-------- MATERIAL FOR THE TASK

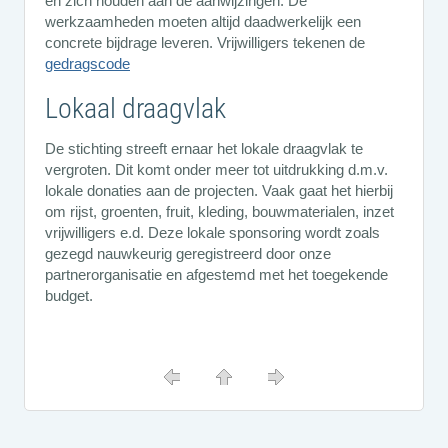
en zich houden aan de aanwijzingen. De
werkzaamheden moeten altijd daadwerkelijk een
concrete bijdrage leveren. Vrijwilligers tekenen de
gedragscode
Lokaal draagvlak
De stichting streeft ernaar het lokale draagvlak te
vergroten. Dit komt onder meer tot uitdrukking d.m.v.
lokale donaties aan de projecten. Vaak gaat het hierbij
om rijst, groenten, fruit, kleding, bouwmaterialen, inzet
vrijwilligers e.d. Deze lokale sponsoring wordt zoals
gezegd nauwkeurig geregistreerd door onze
partnerorganisatie en afgestemd met het toegekende
budget.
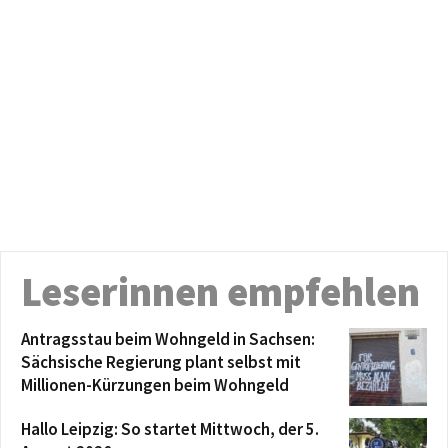
Leserinnen empfehlen
Antragsstau beim Wohngeld in Sachsen:
Sächsische Regierung plant selbst mit
Millionen-Kürzungen beim Wohngeld
Hallo Leipzig: So startet Mittwoch, der 5.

----------------

> [REQUIRED WORK]: Copy every line above word for word, leaving out the pictures.

> [SOLUTION TO THIS PROBLEM]:
en zich houden aan de aanwijzingen. De
werkzaamheden moeten altijd daadwerkelijk een
concrete bijdrage leveren. Vrijwilligers tekenen de
gedragscode
Lokaal draagvlak
De stichting streeft ernaar het lokale draagvlak te
vergroten. Dit komt onder meer tot uitdrukking d.m.v.
lokale donaties aan de projecten. Vaak gaat het hierbij
om rijst, groenten, fruit, kleding, bouwmaterialen, inzet
vrijwilligers e.d. Deze lokale sponsoring wordt zoals
gezegd nauwkeurig geregistreerd door onze
partnerorganisatie en afgestemd met het toegekende
budget.
Leserinnen empfehlen
Antragsstau beim Wohngeld in Sachsen:
Sächsische Regierung plant selbst mit
Millionen-Kürzungen beim Wohngeld
Hallo Leipzig: So startet Mittwoch, der 5.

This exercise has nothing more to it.